Count each line below that has the word "Tukin" in it, and give only the total.

━━ RECORDS SHOWN

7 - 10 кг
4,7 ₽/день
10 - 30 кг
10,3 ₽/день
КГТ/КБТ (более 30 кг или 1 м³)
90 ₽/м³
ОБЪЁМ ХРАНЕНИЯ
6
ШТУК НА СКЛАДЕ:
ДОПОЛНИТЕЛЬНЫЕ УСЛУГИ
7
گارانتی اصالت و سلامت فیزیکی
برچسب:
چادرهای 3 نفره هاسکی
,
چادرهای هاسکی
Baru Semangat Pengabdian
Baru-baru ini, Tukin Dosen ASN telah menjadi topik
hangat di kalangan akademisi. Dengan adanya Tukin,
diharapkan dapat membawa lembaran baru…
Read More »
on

━━━━

OUTPUT BELOW |
2